There’s nothing quite like spending Christmas in New York. From ice-skating in Central Park to shopping on Fifth Avenue, it’s hard to think of a better setting for getting into the holiday spirit. To mark the start of the festive season, Moët & Chandon has teamed up with British contemporary artist Es Devlin to unveil ‘Your Voices’, an illuminated revolving sculpture on Lincoln Center’s Josie Robertson Plaza.
During her esteemed career, Devlin’s large-scale public artworks have been displayed at the V&A, the Met, the Serpentine and the Louvre. Devlin is the first woman to design the British Pavilion at the World Expo and has also created some of the planet’s most famed stage sculptures for a star-studded client list that includes Beyonce and the Petshop Boys.
Set to be unveiled on 6 December, her latest artwork is formed of 700 glowing cords in a nod to the 700 languages spoken in New York City. Visitors will be able to walk through the shimmering arches which will gradually rotate north, south, east and west in a further symbol of the city’s vibrant multilingual landscape.
“As the sculpture revolves, it acts as a lens between the viewer and their surroundings,” explains Devlin. “The viewer’s perspective is spliced and framed by the shifting strands of the sculpture as it turns, evoking the way our perspectives are enriched and shaped by experiencing the linguistic structure and identities of others, amidst a soundscape by the contemporary composers, Polyphonia, in which the powerful text from E M Forster’s 1910 novel Howards End has been translated into multiple overlaid languages: ‘Only connect, and live in fragments no longer.”
She continues: “The luminous harmonics of this work aim to draw our attention to the complex beauty of New York’s linguistic diversity and celebrate its vital role in the resilience and civic sustainability of the city and its future.”
On Friday, Saturday and Sunday evenings at 6pm between 6-18 December, New York-based choral groups that reflect the city’s diverse communities will be performing for the public from within the sculpture.
“The holidays represent so much to our brand,” says Berta de Pablos-Barbier, president and CEO of Moët & Chandon. “They are moments of celebrations, giving back and bringing together those who we love. This year, we are honored to collaborate with British contemporary artist Es Devlin to bring her art to Lincoln Center and to bring the values of Moët & Chandon champagne to New York City. We would like ‘Your Voices’ to serve as a beacon of light where diverse voices can join in togetherness.”
As well as commissioning Devlin’s breathtaking sculpture, Moët & Chandon is continuing its annual philanthropic initiative ‘Toast for a Cause’. This year, the French winery will make a donation to the Endangered Language Alliance – a non-profit dedicated to preserving minority languages in New York City and beyond.

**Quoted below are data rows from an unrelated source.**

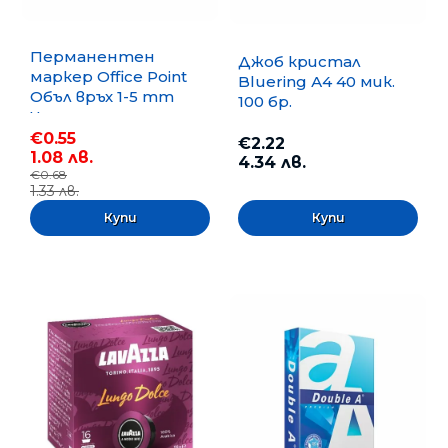
Перманентен
Джоб кристал
маркер Office Point
Bluering А4 40 мик.
Объл връх 1-5 mm
100 бр.
Черен
€0.55
€2.22
1.08 лв.
4.34 лв.
€0.68
1.33 лв.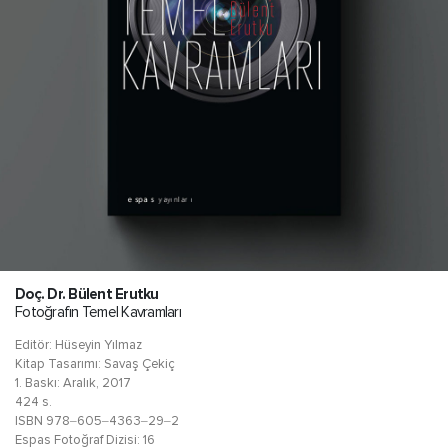
Doç. Dr. Bülent Erutku
Fotoğrafın Temel Kavramları
Editör: Hüseyin Yılmaz
Kitap Tasarımı: Savaş Çekiç
1. Baskı: Aralık, 2017
424 s.
ISBN 978‒605‒4363‒29‒2
Espas Fotoğraf Dizisi: 16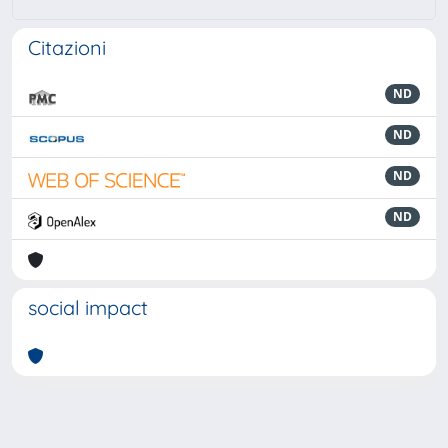
Citazioni
ND
ND
ND
ND
social impact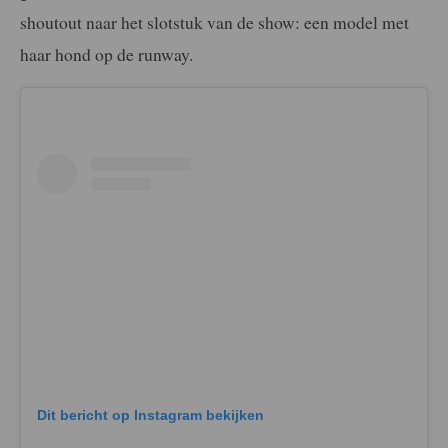
shoutout naar het slotstuk van de show: een model met
haar hond op de runway.
Dit bericht op Instagram bekijken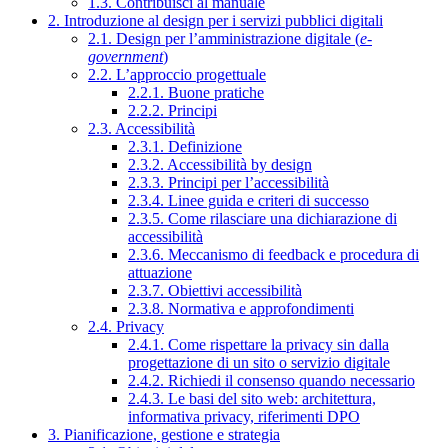
1.3. Contribuisci al manuale
2. Introduzione al design per i servizi pubblici digitali
2.1. Design per l’amministrazione digitale (
e-
government
)
2.2. L’approccio progettuale
2.2.1. Buone pratiche
2.2.2. Principi
2.3. Accessibilità
2.3.1. Definizione
2.3.2. Accessibilità by design
2.3.3. Principi per l’accessibilità
2.3.4. Linee guida e criteri di successo
2.3.5. Come rilasciare una dichiarazione di
accessibilità
2.3.6. Meccanismo di feedback e procedura di
attuazione
2.3.7. Obiettivi accessibilità
2.3.8. Normativa e approfondimenti
2.4. Privacy
2.4.1. Come rispettare la privacy sin dalla
progettazione di un sito o servizio digitale
2.4.2. Richiedi il consenso quando necessario
2.4.3. Le basi del sito web: architettura,
informativa privacy, riferimenti DPO
3. Pianificazione, gestione e strategia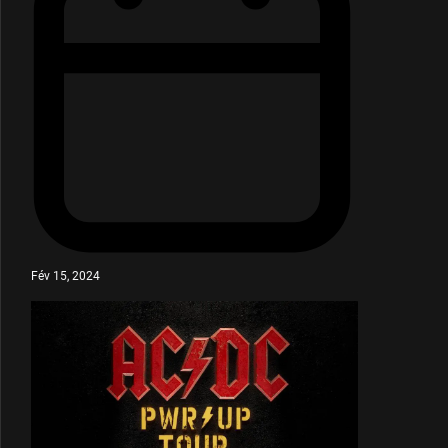
Fév 15, 2024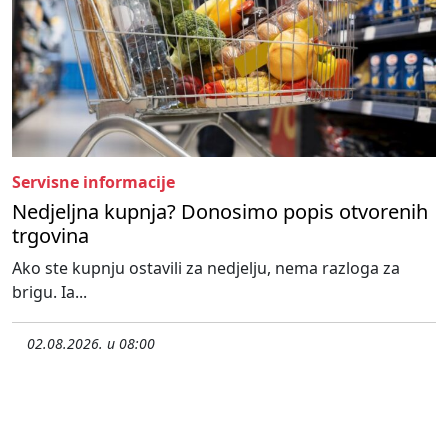
Servisne informacije
Nedjeljna kupnja? Donosimo popis otvorenih
trgovina
Ako ste kupnju ostavili za nedjelju, nema razloga za
brigu. Ia...
02.08.2026. u 08:00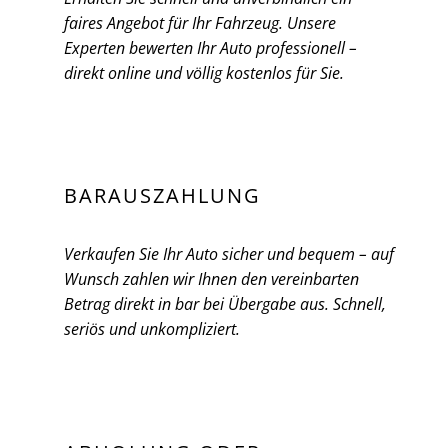
faires Angebot für Ihr Fahrzeug. Unsere
Experten bewerten Ihr Auto professionell –
direkt online und völlig kostenlos für Sie.
BARAUSZAHLUNG
Verkaufen Sie Ihr Auto sicher und bequem – auf
Wunsch zahlen wir Ihnen den vereinbarten
Betrag direkt in bar bei Übergabe aus. Schnell,
seriös und unkompliziert.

Moët & Chandon has a rich history in the Big Apple. The celebrated fizz was served on Concorde’s first Paris-New York flight in 1972 and was flowing at the opening party of the city’s legendary nightclub, Studio 54. In 2006, the winery marked the Statue of Liberty’s 120th birthday by creating a special light show.
Beyond New York, Moët & Chandon is hosting global celebrations to mark the festive season in over 20 cities across the world including London, Milan, Sydney and Hong Kong.